# Pls Help!!!===Attestation



## girivivek (Sep 20, 2013)

Hello,

I am looking out for the opportunities in UAE. Prior leaving to UAE, need to do some important and essential task.

I am Nepalese citizen, have Indian academic degrees (All high school (12th) Under-grad and Masters). Now the issue is, where i need to get my documents attested, in Nepal or in India? if Indian attestation is required, does Indian embassy in Nepal can do the attestation or else do i need to visit the India? If it need to get it done from India, where i need go for the same? I have heard that only recent degree(in my case, Masters) need to get attested, is it true???

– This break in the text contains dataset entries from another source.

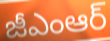
జీఎంఆర్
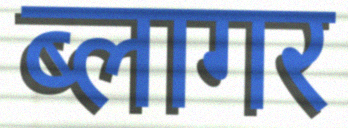
ब्लागर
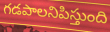
గడపాలనిపిస్తుంది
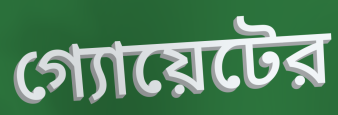
গ্যোয়েটের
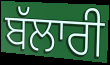
ਬੱਲਾਰੀ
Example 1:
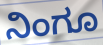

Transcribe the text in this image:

ನಿಂಗೂ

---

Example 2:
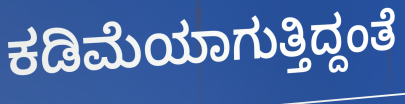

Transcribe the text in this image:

ಕಡಿಮೆಯಾಗುತ್ತಿದ್ದಂತೆ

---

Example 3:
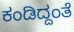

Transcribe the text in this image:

ಕಂಡಿದ್ದಂತೆ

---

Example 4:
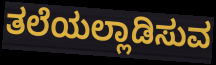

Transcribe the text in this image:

ತಲೆಯಲ್ಲಾಡಿಸುವ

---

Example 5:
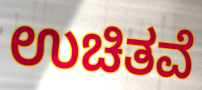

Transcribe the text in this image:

ಉಚಿತವೆ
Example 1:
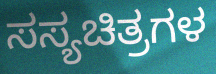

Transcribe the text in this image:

ಸಸ್ಯಚಿತ್ರಗಳ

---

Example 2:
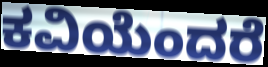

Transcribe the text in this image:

ಕವಿಯೆಂದರೆ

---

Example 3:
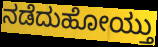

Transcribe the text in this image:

ನಡೆದುಹೋಯ್ತು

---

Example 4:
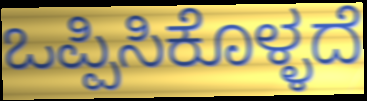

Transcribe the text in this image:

ಒಪ್ಪಿಸಿಕೊಳ್ಳದೆ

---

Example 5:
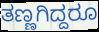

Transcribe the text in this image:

ತಣ್ಣಗಿದ್ದರೂ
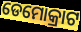
ଡେମୋକ୍ରାଟ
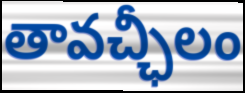
తావచ్ఛీలం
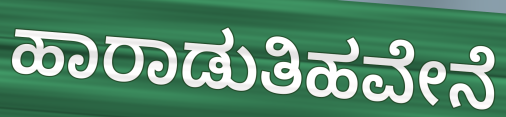
ಹಾರಾಡುತಿಹವೇನೆ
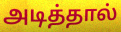
அடித்தால்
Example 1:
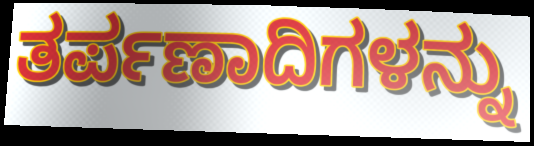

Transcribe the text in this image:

ತರ್ಪಣಾದಿಗಳನ್ನು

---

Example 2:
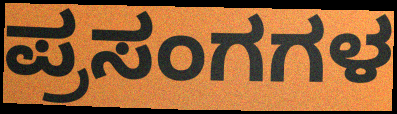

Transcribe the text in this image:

ಪ್ರಸಂಗಗಳ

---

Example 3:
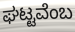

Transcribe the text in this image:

ಘಟ್ಟವೆಂಬ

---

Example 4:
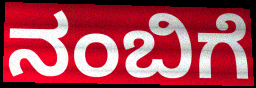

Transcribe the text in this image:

ನಂಬಿಗೆ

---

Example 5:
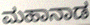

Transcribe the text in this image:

ಮಹಾನಾಡ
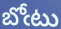
బోఁటు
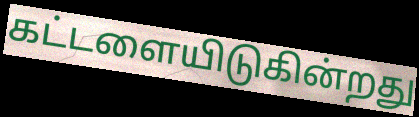
கட்டளையிடுகின்றது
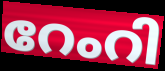
റേംറി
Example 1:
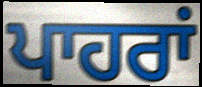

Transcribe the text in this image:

ਪਾਹਰਾਂ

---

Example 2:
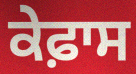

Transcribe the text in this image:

ਕੇਫ਼ਾਸ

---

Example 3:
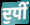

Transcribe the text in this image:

ਦੁਧੀਂ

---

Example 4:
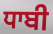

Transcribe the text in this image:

ਧਾਬੀ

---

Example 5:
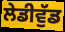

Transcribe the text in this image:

ਲੇਡੀਵੁੱਡ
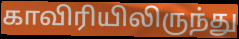
காவிரியிலிருந்து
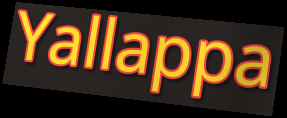
Yallappa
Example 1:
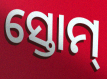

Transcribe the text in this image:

ସ୍ତୋମ୍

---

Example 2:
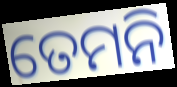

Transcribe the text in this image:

ତେମନି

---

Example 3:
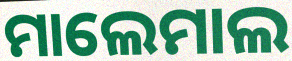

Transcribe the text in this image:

ମାଲେମାଲ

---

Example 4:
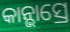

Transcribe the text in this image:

କାନ୍ଭାସ୍ରେ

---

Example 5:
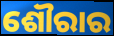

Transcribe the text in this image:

ଶୌରାର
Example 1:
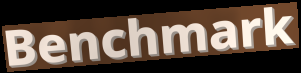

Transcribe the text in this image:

Benchmark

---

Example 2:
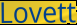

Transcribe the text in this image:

Lovett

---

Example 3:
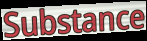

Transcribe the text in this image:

Substance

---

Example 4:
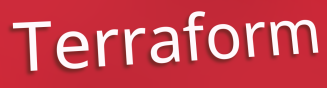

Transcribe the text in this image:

Terraform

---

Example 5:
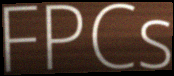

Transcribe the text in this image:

FPCs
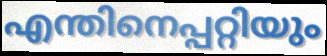
എന്തിനെപ്പറ്റിയും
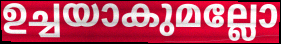
ഉച്ചയാകുമല്ലോ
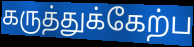
கருத்துக்கேற்ப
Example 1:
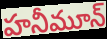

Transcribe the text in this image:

హనీమూన్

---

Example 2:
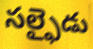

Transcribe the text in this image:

సల్ఫైడు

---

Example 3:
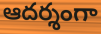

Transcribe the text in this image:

ఆదర్శంగా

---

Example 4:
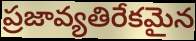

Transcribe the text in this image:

ప్రజావ్యతిరేకమైన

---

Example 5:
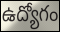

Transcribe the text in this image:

I will really appreciate you response.

Please Help.


----------



## AbdulBaqi (Sep 19, 2013)

Hello,

This is my first post but I'll try to help you. Your degrees need to be attested in whichever country they originate from. I don't know if the Indian embassy/consulate will help you in Nepal, as this varies from country to country. Best thing to do is call and ask. I know that from the American process, the best way is to get in done in America, but I have heard that they can attest in the embassy/consulate in Dubai but I also heard it costs much more than back in the mainland. For attestation in general, it is usually done by province and then the greater federal authority, but as I said India could have a very different and possibly easier process. You need to get all of your degrees attested if you plan on using them and if they are vastly different from each other (if your master's is in a different field, etc). If they are the same field, you could get away with just the master's, but to be on the safe side I would do all of them (I did that). 

Overall, you need to make a few phone calls to each government and figure it out from there. Sorry I can't be more help. If you have questions for this side (the UAE), I could possibly be more help though.


----------



## girivivek (Sep 20, 2013)

Thank you Abdul!!!


----------